§ **Work order**
Scan the listing below. Copy each line that contains "This".

§ **Information provided**

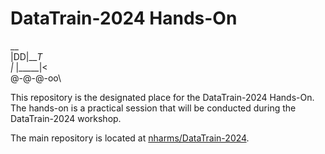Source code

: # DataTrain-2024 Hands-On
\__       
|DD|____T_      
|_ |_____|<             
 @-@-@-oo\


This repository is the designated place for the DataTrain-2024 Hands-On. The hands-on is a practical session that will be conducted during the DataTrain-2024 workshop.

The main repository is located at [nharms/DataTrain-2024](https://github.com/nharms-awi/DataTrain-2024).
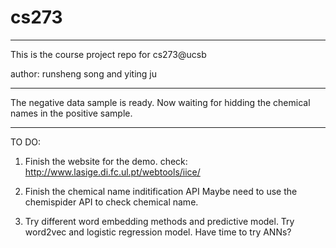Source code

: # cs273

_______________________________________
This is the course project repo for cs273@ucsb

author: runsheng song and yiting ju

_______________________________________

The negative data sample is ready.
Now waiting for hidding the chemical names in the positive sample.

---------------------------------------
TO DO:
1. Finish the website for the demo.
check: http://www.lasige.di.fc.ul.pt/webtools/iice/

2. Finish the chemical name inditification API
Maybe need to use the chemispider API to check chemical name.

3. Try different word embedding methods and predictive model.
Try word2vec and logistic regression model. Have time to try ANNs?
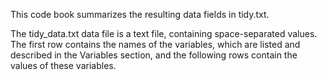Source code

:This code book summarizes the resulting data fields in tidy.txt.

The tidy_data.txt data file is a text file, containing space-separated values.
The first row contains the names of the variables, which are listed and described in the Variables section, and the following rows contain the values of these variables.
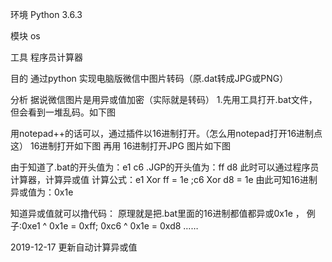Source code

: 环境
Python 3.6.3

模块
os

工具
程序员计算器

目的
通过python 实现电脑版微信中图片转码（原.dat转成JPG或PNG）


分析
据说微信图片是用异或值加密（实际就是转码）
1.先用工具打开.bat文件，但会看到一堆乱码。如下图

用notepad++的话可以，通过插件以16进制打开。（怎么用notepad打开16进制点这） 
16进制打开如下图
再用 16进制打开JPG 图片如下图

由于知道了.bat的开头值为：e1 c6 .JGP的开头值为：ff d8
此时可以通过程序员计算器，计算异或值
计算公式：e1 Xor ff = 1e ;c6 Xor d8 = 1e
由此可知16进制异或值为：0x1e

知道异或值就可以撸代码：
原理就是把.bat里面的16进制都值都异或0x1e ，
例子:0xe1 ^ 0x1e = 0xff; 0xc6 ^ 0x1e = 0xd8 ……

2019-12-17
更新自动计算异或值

§ **Answer to the exercise**
This repository is the designated place for the DataTrain-2024 Hands-On. The hands-on is a practical session that will be conducted during the DataTrain-2024 workshop.
This is the course project repo for cs273@ucsb
:This code book summarizes the resulting data fields in tidy.txt.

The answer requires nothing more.